All of this would be no more than cold and impersonal investigation if it were not of use to the author and his readers. To this end, there is the fine story behind Os contos de Belazarte, which reveals Andrade’s need to track creation that is always moving, that is never completed, in the several and endless samples of his work. In 1968, during the military dictatorship, Valentim Faccioli, a law student and editor for a publishing company, saw a little wine-colored book propped up on his desk at work.

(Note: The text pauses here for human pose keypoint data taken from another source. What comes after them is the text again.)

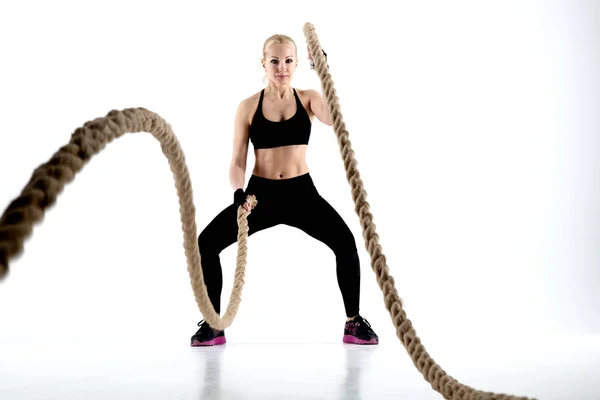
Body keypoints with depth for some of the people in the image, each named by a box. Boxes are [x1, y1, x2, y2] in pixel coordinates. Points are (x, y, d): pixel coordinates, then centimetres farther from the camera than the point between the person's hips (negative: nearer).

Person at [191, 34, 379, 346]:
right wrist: (238, 192, -21)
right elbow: (238, 160, -2)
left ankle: (354, 322, -3)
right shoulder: (248, 106, 1)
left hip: (301, 192, -1)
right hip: (261, 192, 1)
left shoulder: (308, 99, 2)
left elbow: (335, 119, -21)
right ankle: (213, 324, 4)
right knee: (207, 242, -14)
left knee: (345, 242, -23)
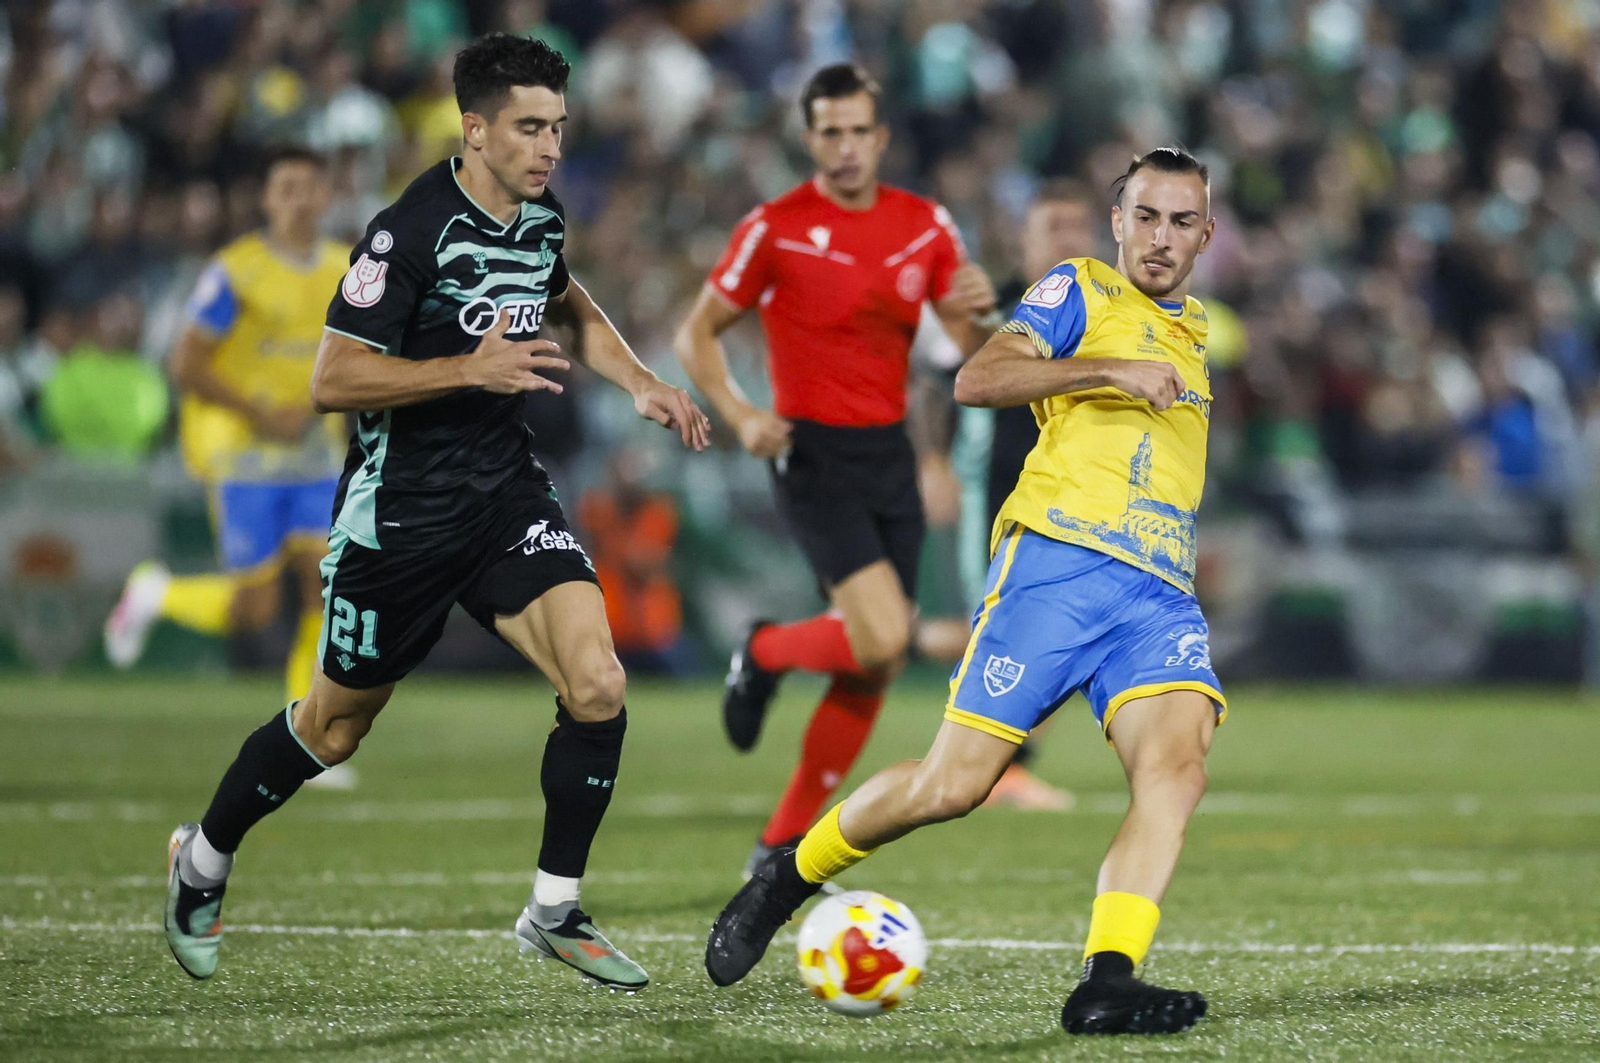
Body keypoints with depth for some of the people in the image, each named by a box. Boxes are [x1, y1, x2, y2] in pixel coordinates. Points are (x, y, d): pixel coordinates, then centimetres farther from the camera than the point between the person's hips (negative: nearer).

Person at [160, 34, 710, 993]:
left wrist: (640, 383, 9)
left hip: (507, 489, 5)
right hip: (401, 509, -5)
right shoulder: (411, 234, -21)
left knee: (598, 684, -15)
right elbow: (333, 380, -21)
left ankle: (555, 913, 0)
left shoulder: (540, 219, 2)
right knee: (335, 729, 10)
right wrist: (472, 369, -29)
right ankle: (204, 862, 37)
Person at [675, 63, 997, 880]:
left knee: (876, 668, 4)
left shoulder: (925, 225, 6)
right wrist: (740, 415, -18)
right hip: (815, 453, -6)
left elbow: (972, 352, 8)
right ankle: (763, 654, 10)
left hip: (890, 452, 6)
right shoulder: (775, 229, -8)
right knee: (881, 637, -22)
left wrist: (977, 311, -15)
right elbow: (696, 335, -2)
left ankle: (782, 843, 16)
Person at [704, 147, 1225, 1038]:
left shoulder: (1196, 331, 27)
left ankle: (1108, 984, -33)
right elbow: (979, 380, -12)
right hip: (1059, 560, -5)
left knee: (1177, 767, -24)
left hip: (1159, 593, 5)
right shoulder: (1081, 291, 6)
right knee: (953, 785, -9)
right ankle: (787, 880, 16)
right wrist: (1110, 368, -18)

Upon picking it up, he realized it was a mock-up for Belazarte (which, among other short stories, had “O besouro and a rosa”), full of notes penciled in what he thought had been written by the author. Having later been jailed, he lost his job and abandoned the university. Years later, by which time he had become a professor at USP, he decided to deliver the little book to IEB-USP. We now know that it is very important document, a working copy with Mário de Andrade’s notes. To the writer`s  happiness, the corrections arrived in time.